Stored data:
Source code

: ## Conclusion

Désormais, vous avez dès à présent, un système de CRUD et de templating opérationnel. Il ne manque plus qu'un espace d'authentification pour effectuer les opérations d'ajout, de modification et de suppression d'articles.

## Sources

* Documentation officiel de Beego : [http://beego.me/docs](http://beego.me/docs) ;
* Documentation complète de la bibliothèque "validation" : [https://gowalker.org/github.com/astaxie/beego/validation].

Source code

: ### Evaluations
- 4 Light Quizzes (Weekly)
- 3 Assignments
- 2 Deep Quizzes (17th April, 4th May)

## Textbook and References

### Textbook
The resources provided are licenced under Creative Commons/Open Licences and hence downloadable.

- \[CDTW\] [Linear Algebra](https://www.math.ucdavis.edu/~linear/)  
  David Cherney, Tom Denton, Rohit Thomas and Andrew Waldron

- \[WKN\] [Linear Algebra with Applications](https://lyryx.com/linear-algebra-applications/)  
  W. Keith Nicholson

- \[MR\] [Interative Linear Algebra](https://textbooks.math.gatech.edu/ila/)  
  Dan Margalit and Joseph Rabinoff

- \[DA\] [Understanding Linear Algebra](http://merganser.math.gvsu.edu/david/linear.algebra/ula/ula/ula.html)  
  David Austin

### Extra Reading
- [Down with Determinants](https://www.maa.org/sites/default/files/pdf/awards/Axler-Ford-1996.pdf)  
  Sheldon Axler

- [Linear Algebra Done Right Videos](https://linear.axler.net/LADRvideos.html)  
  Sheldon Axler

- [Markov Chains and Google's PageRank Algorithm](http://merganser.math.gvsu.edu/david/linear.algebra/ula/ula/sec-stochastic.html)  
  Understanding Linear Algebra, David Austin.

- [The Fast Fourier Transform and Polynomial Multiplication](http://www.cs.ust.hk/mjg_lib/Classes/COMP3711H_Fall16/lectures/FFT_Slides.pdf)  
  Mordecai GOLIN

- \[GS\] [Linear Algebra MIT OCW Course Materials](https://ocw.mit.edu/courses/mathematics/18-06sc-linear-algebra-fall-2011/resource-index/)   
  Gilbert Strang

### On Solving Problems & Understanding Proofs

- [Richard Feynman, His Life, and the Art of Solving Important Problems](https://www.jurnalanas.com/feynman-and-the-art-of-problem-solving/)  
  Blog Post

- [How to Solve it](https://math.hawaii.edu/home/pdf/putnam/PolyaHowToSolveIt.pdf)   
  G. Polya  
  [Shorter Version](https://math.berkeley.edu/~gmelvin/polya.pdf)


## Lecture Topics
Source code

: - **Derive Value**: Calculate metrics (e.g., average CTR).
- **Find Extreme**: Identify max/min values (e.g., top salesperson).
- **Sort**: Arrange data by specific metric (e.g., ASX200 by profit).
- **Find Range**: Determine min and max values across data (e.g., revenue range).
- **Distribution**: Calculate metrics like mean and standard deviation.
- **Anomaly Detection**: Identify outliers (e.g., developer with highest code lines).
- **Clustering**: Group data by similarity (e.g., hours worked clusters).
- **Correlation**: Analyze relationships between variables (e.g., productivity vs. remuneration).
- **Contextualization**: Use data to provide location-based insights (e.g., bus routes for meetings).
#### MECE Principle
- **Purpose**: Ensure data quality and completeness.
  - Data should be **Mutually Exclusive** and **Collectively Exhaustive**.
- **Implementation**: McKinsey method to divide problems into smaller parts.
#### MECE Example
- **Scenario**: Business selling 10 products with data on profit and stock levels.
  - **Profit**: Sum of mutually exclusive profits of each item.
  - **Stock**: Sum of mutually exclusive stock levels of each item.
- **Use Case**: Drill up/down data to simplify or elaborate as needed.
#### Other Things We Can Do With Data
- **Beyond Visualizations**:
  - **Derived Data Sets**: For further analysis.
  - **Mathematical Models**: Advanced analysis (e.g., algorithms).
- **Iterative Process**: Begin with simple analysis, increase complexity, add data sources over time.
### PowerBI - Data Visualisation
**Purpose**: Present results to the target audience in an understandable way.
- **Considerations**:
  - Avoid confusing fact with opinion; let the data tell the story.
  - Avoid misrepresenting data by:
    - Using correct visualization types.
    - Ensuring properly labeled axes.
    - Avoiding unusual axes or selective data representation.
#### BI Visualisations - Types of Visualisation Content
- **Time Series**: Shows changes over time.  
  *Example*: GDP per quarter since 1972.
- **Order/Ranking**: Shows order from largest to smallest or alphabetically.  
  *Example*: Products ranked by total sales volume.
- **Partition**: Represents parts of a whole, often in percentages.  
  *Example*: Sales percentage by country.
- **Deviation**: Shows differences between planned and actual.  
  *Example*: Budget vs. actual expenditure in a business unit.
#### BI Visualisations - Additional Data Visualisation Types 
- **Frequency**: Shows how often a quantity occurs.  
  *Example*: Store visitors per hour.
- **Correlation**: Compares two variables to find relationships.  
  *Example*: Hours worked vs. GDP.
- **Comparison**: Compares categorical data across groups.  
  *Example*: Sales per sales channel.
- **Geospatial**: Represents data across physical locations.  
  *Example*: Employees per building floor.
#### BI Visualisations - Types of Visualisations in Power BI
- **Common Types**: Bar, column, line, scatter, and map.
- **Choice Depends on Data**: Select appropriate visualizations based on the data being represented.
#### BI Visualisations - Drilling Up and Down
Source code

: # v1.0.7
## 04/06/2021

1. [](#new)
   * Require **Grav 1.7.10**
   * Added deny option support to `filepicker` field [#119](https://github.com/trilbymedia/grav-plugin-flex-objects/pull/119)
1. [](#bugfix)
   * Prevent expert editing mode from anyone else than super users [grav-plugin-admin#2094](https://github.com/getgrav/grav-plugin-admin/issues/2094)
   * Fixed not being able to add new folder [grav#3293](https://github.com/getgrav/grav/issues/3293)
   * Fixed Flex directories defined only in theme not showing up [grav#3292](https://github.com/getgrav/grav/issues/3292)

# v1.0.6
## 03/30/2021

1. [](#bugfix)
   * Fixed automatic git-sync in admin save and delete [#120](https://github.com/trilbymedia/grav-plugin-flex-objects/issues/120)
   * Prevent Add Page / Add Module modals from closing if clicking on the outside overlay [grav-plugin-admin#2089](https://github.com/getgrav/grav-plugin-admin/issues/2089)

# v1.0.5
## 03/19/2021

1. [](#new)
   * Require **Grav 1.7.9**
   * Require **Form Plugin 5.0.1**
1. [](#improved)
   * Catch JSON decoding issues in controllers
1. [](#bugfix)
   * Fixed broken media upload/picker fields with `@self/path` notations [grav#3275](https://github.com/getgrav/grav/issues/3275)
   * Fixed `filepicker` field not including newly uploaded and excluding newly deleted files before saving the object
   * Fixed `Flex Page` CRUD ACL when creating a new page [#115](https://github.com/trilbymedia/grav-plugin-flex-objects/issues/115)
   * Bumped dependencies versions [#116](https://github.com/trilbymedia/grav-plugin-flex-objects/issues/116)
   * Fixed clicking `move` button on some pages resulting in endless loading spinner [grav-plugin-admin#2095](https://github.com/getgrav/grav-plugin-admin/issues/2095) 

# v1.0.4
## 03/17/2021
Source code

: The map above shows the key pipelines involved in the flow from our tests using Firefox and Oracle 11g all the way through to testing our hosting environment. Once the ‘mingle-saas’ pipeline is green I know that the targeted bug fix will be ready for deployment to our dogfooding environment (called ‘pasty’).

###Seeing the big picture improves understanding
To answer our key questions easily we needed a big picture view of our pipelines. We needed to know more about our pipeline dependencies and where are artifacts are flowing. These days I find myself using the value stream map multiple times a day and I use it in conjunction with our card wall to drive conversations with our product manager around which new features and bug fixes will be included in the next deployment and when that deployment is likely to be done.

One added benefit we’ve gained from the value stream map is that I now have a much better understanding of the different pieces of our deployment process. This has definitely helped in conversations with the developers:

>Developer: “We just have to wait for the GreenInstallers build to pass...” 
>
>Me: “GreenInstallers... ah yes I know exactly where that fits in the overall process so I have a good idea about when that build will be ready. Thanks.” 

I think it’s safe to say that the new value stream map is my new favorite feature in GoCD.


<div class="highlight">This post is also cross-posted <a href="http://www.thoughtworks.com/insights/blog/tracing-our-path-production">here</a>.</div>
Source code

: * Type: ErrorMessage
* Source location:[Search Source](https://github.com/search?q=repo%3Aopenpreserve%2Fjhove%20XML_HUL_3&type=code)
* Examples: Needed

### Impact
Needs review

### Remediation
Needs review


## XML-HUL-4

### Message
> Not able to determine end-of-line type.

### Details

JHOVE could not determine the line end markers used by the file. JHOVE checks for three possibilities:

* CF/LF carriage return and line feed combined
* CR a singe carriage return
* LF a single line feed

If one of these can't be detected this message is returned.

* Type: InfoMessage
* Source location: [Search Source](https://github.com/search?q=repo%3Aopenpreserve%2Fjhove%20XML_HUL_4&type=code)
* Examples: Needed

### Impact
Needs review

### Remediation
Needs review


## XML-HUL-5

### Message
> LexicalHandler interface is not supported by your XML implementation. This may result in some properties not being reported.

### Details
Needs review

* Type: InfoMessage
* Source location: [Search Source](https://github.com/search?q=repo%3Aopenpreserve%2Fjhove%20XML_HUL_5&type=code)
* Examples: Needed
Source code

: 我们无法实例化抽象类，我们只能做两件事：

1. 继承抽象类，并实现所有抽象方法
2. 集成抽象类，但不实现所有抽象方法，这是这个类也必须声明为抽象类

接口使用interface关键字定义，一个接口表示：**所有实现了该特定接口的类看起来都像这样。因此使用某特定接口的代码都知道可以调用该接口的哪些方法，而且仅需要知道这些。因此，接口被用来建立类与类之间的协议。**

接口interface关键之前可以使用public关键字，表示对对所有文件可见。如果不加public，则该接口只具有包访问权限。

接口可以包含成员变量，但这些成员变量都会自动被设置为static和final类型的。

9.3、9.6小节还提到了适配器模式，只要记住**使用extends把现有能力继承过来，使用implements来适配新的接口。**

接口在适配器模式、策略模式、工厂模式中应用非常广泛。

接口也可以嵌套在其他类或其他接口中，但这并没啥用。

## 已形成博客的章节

Task objective>
Above are the records; from them, give again exactly the lines from the one containing "## Lecture Topics" through the one containing "- **Distribution**: Calculate", both included.

Finished task>
## Lecture Topics
Source code

: - **Derive Value**: Calculate metrics (e.g., average CTR).
- **Find Extreme**: Identify max/min values (e.g., top salesperson).
- **Sort**: Arrange data by specific metric (e.g., ASX200 by profit).
- **Find Range**: Determine min and max values across data (e.g., revenue range).
- **Distribution**: Calculate metrics like mean and standard deviation.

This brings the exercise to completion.